--- RECORDS FOR THE EXERCISE ---

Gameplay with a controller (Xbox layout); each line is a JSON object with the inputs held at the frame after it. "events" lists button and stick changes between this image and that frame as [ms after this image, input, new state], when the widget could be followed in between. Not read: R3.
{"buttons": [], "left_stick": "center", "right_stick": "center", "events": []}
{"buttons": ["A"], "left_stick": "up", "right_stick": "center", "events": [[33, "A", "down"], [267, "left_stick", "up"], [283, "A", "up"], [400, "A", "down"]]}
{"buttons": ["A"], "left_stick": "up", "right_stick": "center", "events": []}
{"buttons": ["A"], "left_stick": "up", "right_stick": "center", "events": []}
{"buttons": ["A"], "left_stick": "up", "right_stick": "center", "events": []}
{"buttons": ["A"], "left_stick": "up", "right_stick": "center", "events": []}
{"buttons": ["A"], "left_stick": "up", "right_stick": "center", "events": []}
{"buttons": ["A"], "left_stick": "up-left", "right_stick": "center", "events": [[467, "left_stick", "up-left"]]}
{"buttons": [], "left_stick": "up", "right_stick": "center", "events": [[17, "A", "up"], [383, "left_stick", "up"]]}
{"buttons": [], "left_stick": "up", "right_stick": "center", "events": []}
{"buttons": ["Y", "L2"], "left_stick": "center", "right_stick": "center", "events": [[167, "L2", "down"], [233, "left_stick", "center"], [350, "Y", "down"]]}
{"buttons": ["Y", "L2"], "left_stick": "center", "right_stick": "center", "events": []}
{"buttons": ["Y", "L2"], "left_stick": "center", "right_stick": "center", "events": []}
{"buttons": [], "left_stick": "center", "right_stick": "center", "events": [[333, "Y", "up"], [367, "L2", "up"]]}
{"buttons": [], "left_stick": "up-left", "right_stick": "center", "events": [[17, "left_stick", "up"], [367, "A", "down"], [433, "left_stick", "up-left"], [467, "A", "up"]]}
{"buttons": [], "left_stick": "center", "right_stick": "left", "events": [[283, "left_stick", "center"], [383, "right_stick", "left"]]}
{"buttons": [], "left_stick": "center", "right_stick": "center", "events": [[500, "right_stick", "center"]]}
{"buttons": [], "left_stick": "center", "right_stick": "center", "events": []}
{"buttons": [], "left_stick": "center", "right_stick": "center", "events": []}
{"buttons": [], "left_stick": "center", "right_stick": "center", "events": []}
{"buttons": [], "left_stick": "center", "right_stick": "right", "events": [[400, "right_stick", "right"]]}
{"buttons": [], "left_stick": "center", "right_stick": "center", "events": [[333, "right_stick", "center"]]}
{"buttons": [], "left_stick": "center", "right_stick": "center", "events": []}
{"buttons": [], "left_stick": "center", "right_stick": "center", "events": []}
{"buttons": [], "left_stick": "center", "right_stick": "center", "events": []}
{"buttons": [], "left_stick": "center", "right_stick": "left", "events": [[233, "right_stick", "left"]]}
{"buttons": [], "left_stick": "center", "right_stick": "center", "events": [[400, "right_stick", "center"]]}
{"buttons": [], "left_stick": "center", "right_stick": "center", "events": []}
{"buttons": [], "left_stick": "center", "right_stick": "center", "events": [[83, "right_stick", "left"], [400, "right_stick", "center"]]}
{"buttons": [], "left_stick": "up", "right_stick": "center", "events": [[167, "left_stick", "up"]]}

---

**WORK INSTRUCTIONS**
Search the material above for "down". Pull out each line where it shows up.

**EXERCISE RESULT**
{"buttons": ["A"], "left_stick": "up", "right_stick": "center", "events": [[33, "A", "down"], [267, "left_stick", "up"], [283, "A", "up"], [400, "A", "down"]]}
{"buttons": ["Y", "L2"], "left_stick": "center", "right_stick": "center", "events": [[167, "L2", "down"], [233, "left_stick", "center"], [350, "Y", "down"]]}
{"buttons": [], "left_stick": "up-left", "right_stick": "center", "events": [[17, "left_stick", "up"], [367, "A", "down"], [433, "left_stick", "up-left"], [467, "A", "up"]]}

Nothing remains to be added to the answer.